### Required work:
Please return every line below that contains the string "فروشگاه".

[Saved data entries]

━━━

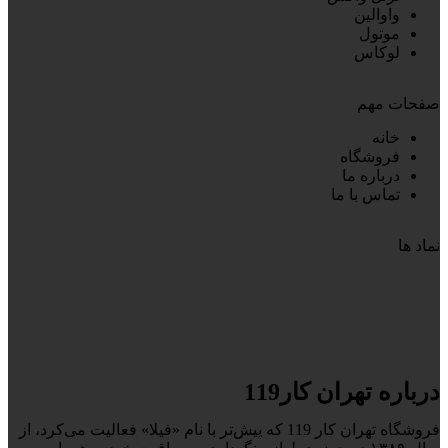
واوالین
موتول
لوکاس
صفحات مهم
خانه
فروشگاه
درباره ما
تماس با ما
نماد ها
درباره تهران کار119
فروشگاه تهران کار 119 که پیش‌تر با نام «فیلا» فعالیت می‌کرد، از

━━━

### Answer area:
فروشگاه
فروشگاه تهران کار 119 که پیش‌تر با نام «فیلا» فعالیت می‌کرد، از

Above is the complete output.